Bait, three guys from Würzburg, Germany, certainly don’t lack ideas, nor energy. There is so much happening on their album Revelation of the Pure that you don’t know where to direct your attention first. Pressing play is like a whirlwind catching you unexpectedly and of guard. Partly, that has got to do with the fact that the band’s music resists clear classification. Hardcore, crust, punk, black metal and doom are all part of the mixture. In addition, conflicting imagery is sending mixed signals. But I’m getting ahead of myself. Let’s start at the beginning.

The band emblem as visible on the CD and their Facebook page reminds me of the anarchist black cross logo – a cross topped by a clenched fist – and would suggest some kind of political motivation, as would the band name. Yet, what is written around the symbol is pure nihilism: Nothing is sacred, sacred is nothing. What’s the use of political action if you don’t believe in anything? Political action makes only sense if you’ve got at least a flicker of hope that things can get better.
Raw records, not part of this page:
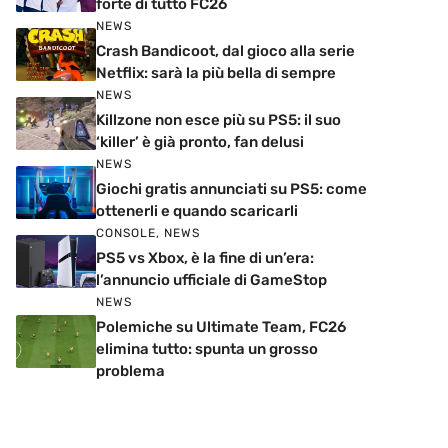
forte di tutto FC26
NEWS
Crash Bandicoot, dal gioco alla serie
Netflix: sarà la più bella di sempre
NEWS
Killzone non esce più su PS5: il suo
‘killer’ è già pronto, fan delusi
NEWS
Giochi gratis annunciati su PS5: come
ottenerli e quando scaricarli
CONSOLE
,
NEWS
PS5 vs Xbox, è la fine di un’era:
l’annuncio ufficiale di GameStop
NEWS
Polemiche su Ultimate Team, FC26
elimina tutto: spunta un grosso
problema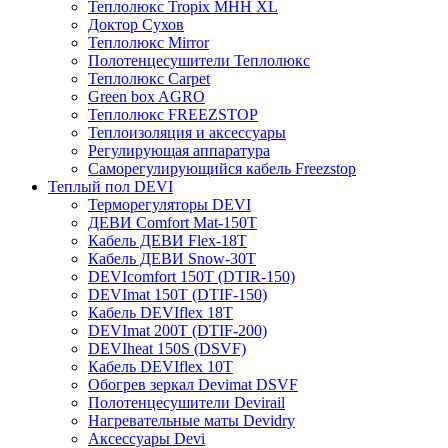
Теплолюкс Tropix МНН XL
Доктор Сухов
Теплолюкс Mirror
Полотенцесушители Теплолюкс
Теплолюкс Carpet
Green box AGRO
Теплолюкс FREEZSTOP
Теплоизоляция и аксессуары
Регулирующая аппаратура
Cаморегулирующийся кабель Freezstop
Теплый пол DEVI
Терморегуляторы DEVI
ДЕВИ Comfort Mat-150T
Кабель ДЕВИ Flex-18T
Кабель ДЕВИ Snow-30T
DEVIcomfort 150T (DTIR-150)
DEVImat 150T (DTIF-150)
Кабель DEVIflex 18T
DEVImat 200T (DTIF-200)
DEVIheat 150S (DSVF)
Кабель DEVIflex 10T
Обогрев зеркал Devimat DSVF
Полотенцесушители Devirail
Нагревательные маты Devidry
Аксессуары Devi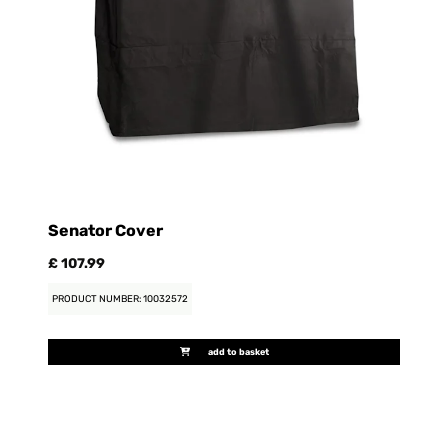
Senator Cover
£ 107.99
PRODUCT NUMBER: 10032572
add to basket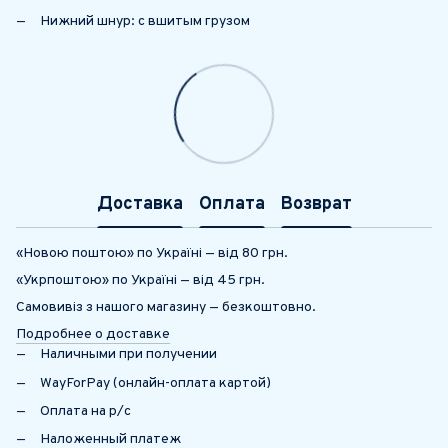
Нижний шнур: с вшитым грузом
Доставка
Оплата
Возврат
«Новою поштою» по Україні — від 80 грн.
«Укрпоштою» по Україні — від 45 грн.
Самовивіз з нашого магазину — безкоштовно.
Подробнее о доставке
Наличными при получении
WayForPay (онлайн-оплата картой)
Оплата на р/с
Наложенный платеж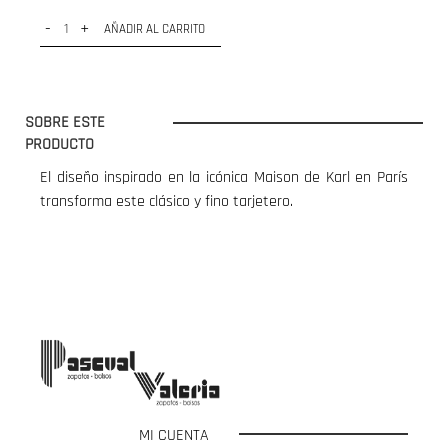
-
+
AÑADIR AL CARRITO
SOBRE ESTE
PRODUCTO
El diseño inspirado en la icónica Maison de Karl en París
transforma este clásico y fino tarjetero.
MI CUENTA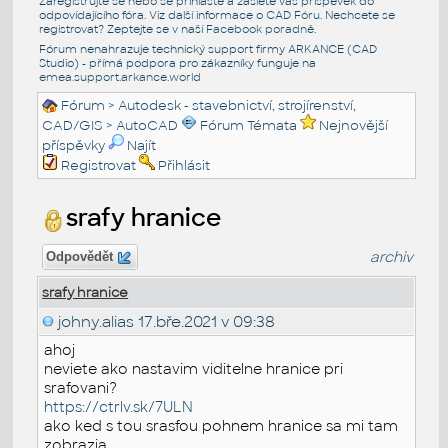
Zaregistrujte se nebo se přihlašte a zašlete váš příspěvek do
odpovídajícího fóra. Viz další informace o
CAD Fóru
. Nechcete se
registrovat? Zeptejte se v naší
Facebook poradně
.
Fórum nenahrazuje technický support firmy ARKANCE (CAD
Studio) - přímá podpora pro zákazníky funguje na
emea.support.arkance.world
Fórum
>
Autodesk - stavebnictví, strojírenství,
CAD/GIS
>
AutoCAD
Fórum Témata
Nejnovější
příspěvky
Najít
Registrovat
Přihlásit
srafy hranice
archiv
Odpovědět
srafy hranice
johny.alias
17.bře.2021 v 09:38
ahoj
neviete ako nastavim viditelne hranice pri
srafovani?
https://ctrlv.sk/7ULN
ako ked s tou srasfou pohnem hranice sa mi tam
zobrazia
A look at the lyrics, which are screamed and mostly unintelligible in the music but have thankfully been added to the press kit, confirms a gloomy and misanthropic outlook on life: “only death is real”, “we are demise”, “we are decay”, “human scum”, “human waste”, “ruled by traitors”. The lyrics to the title track Revelation of the Pure offer the only exception. They speak of winds that have turned, of “cleansing” and of “the beauty in the storm”, giving you the impression that a storm, a fire or a tidal wave might turn things around. Yet the album cover features a black-and-white photograph of frothy waves in which a skull, the symbol of death, can be discerned. And the tidal wave will hardly kill selectively.

The music accompanying all of the above is brutal, hectic and often chaotic, making for quite an exhausting listening experience. Opener Nothing is Sacred, for example, wastes no time on an intro or any kind of build-up. The drumming assault is instant, the screamed vocals add to the shock, the bits of melody that the guitar provides are not enough to allow you to get comfortable, to settle in. Leviathan III continuous in a similar fashion. Here the battering drumming is accompanied only by a prolonged scream in the beginning. Hectic and anxious, the album rarely offers a break, although things get occasionally a bit more atmospheric towards the end. The rare pauses, for example at the start of Into Misery or Eternal Sleep, are uneasy and electrically charged, making the following sound attack seem only more forceful.

As said in the beginning, Bait do not lack ideas, energy or musical skills. The music is well played, often impressively so, the album is well produced, well made. The overall arrangement, however, is a bit too frantic for my taste. If anarchy doesn’t want to be synonymous with chaos, and it doesn’t, then music inspired by anarchy needs some discernible structure in order to escape the same analogy.